- DATASET CONTENT
........

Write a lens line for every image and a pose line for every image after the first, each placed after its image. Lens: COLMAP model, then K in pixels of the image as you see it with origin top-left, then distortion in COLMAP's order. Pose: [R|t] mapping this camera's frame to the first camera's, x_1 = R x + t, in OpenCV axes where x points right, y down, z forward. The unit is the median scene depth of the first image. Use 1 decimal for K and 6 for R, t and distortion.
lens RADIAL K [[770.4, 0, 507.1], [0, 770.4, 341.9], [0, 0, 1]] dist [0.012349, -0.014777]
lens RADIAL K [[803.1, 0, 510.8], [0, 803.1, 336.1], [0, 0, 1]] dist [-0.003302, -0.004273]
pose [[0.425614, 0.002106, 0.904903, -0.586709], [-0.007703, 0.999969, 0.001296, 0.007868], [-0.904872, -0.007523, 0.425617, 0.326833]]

........

- WHAT YOU NEED TO DO
Retype the data in full, exactly.

- TASK RESULT
Write a lens line for every image and a pose line for every image after the first, each placed after its image. Lens: COLMAP model, then K in pixels of the image as you see it with origin top-left, then distortion in COLMAP's order. Pose: [R|t] mapping this camera's frame to the first camera's, x_1 = R x + t, in OpenCV axes where x points right, y down, z forward. The unit is the median scene depth of the first image. Use 1 decimal for K and 6 for R, t and distortion.
lens RADIAL K [[770.4, 0, 507.1], [0, 770.4, 341.9], [0, 0, 1]] dist [0.012349, -0.014777]
lens RADIAL K [[803.1, 0, 510.8], [0, 803.1, 336.1], [0, 0, 1]] dist [-0.003302, -0.004273]
pose [[0.425614, 0.002106, 0.904903, -0.586709], [-0.007703, 0.999969, 0.001296, 0.007868], [-0.904872, -0.007523, 0.425617, 0.326833]]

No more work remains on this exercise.